Task objective:
Check each line of the material below for "hand" and copy those where it appears.

The records:

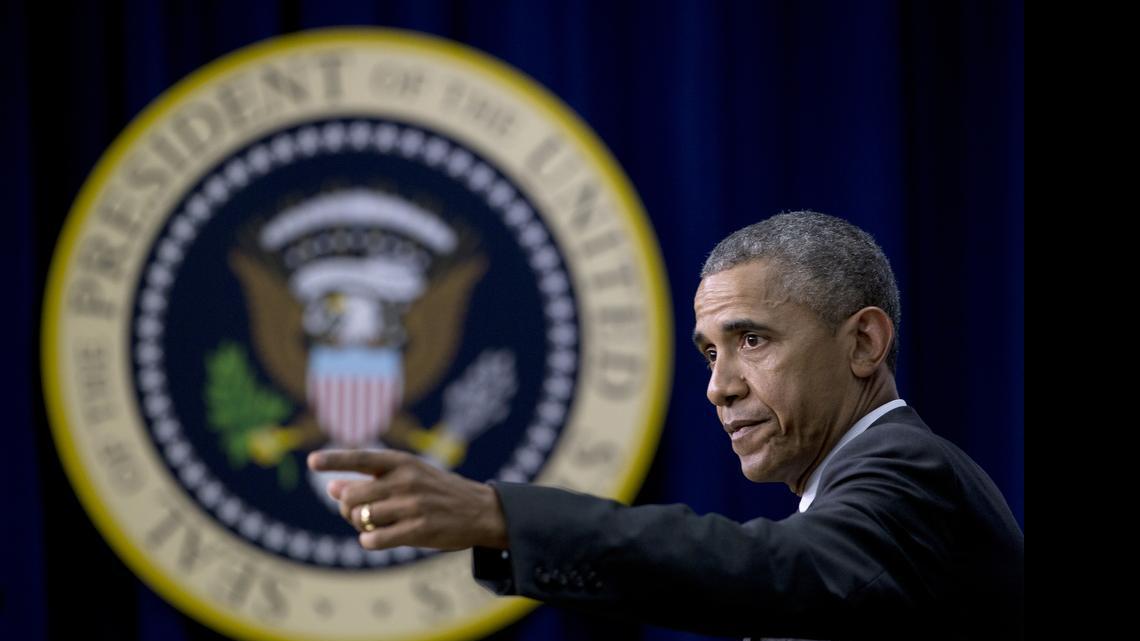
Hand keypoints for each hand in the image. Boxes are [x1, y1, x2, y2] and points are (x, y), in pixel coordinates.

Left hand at [307, 449, 508, 550]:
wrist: (479, 510)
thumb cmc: (437, 492)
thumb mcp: (410, 475)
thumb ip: (372, 480)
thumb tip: (332, 488)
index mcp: (402, 462)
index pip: (361, 458)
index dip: (334, 460)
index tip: (311, 462)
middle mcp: (406, 480)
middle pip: (352, 495)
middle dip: (346, 507)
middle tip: (356, 512)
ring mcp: (413, 506)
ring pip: (362, 518)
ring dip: (360, 525)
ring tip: (373, 525)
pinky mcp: (419, 530)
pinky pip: (375, 540)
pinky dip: (368, 541)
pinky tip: (375, 538)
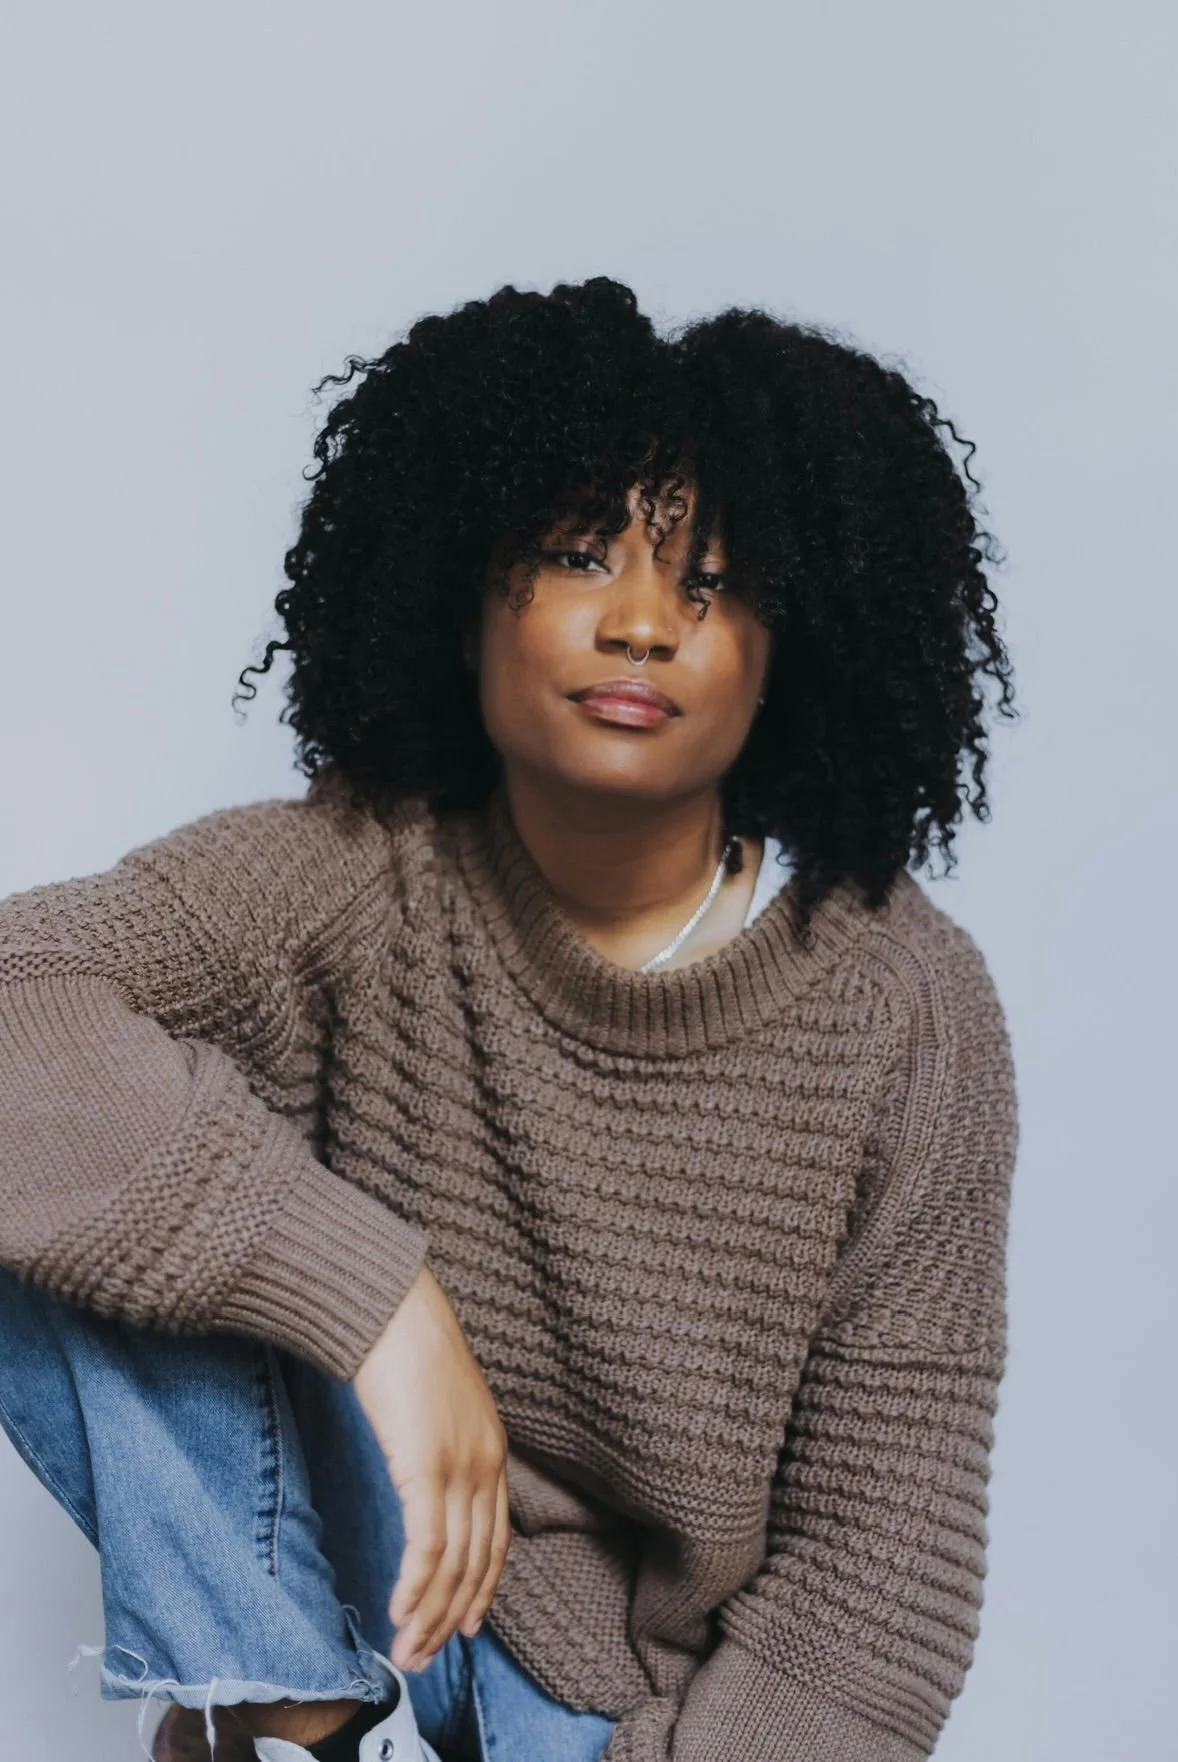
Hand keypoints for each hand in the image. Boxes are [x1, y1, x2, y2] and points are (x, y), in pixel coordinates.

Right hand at [351, 1263, 510, 1670]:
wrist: (392, 1312)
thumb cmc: (405, 1349)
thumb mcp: (439, 1405)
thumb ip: (443, 1444)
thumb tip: (425, 1476)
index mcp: (493, 1451)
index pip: (495, 1540)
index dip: (482, 1590)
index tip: (465, 1626)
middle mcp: (485, 1466)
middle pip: (475, 1563)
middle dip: (450, 1617)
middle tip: (423, 1658)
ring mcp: (459, 1469)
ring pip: (451, 1564)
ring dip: (427, 1616)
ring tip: (405, 1652)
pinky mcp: (425, 1469)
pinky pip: (426, 1547)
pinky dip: (413, 1587)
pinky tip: (398, 1613)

Solution to this task:
Hand keypoints for each hand in the image. Boxes are [x1, y1, x2, y2] and points are (x, y), in pixel coordinates.
Left hand at [307, 449, 508, 550]:
Hand keypoints for each hand in the image. Boxes are [x1, y1, x2, y2] and points are (x, y), in pixel coordinates.
Right hand at [351, 1263, 510, 1670]:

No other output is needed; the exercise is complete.